Background: Asthma exacerbations can be life-threatening if not promptly recognized and treated. Although necessary, intubation and mechanical ventilation can cause barotrauma, hemodynamic instability, and increased mortality. Documenting near-fatal asthma case with severe hypercapnia, recovering without intubation is uncommon and offers useful clinical insight.

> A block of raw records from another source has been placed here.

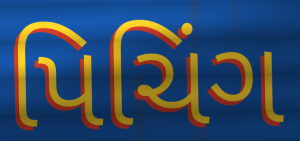
પિચિંગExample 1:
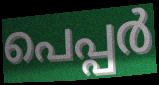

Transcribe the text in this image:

പെപ്പർ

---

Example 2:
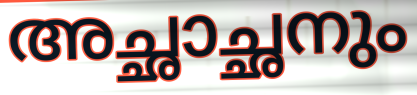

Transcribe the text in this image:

അച്ഛാച്ഛനും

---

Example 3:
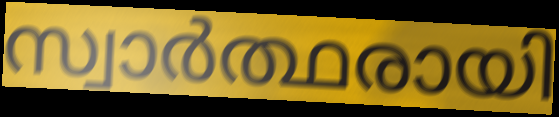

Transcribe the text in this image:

സ്വാർത്ഥരായി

Case presentation: A 45-year-old Somali woman with poorly controlled bronchial asthma presented to the emergency department with acute severe dyspnea following a three-day prodrome of fever, cough, rhinorrhea, and sore throat. On arrival, she was semi-conscious, in respiratory distress, with a silent chest, hypoxemia (SpO2 47%), and hypercapnia (PaCO2 106.4 mmHg). She received immediate bag-valve-mask breathing, high-flow oxygen, intravenous corticosteroids, repeated nebulized bronchodilators, inhaled budesonide, and magnesium sulfate. The patient showed remarkable clinical improvement within an hour, including restored awareness, bilateral wheezing, SpO2 at 99% on oxygen, and normalized arterial blood gases. After monitoring in the ICU, she switched to oral medication and returned home without endotracheal intubation on the fourth day.

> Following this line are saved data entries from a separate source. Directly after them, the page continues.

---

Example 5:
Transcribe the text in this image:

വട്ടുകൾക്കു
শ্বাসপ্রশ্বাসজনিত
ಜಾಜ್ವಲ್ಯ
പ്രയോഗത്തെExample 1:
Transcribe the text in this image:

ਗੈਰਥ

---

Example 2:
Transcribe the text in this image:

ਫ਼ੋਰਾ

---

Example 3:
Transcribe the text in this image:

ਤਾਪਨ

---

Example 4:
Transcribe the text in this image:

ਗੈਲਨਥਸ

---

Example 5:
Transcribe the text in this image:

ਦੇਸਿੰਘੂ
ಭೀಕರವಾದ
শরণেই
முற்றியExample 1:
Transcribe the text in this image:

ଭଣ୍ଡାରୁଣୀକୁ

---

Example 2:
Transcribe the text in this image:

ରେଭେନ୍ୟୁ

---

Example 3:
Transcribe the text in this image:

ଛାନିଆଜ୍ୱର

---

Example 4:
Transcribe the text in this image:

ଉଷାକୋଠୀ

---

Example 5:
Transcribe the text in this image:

Discussion: For life-threatening asthma, GINA, BTS/SIGN, and ERS/ATS recommend systemic corticosteroids, frequent bronchodilators, and intravenous magnesium sulfate as the main treatment, with intubation reserved for respiratory collapse. This case sheds light on how severe hypercapnic respiratory failure patients can recover without invasive airway procedures in resource-limited emergency settings with timely, guideline-adherent care.
Conclusion: Early non-invasive treatments for life-threatening asthma can provide positive outcomes, even in near-fatal asthma cases. Intubation and related risks were avoided through close supervision, timely corticosteroids, nebulized bronchodilators, and intravenous magnesium sulfate.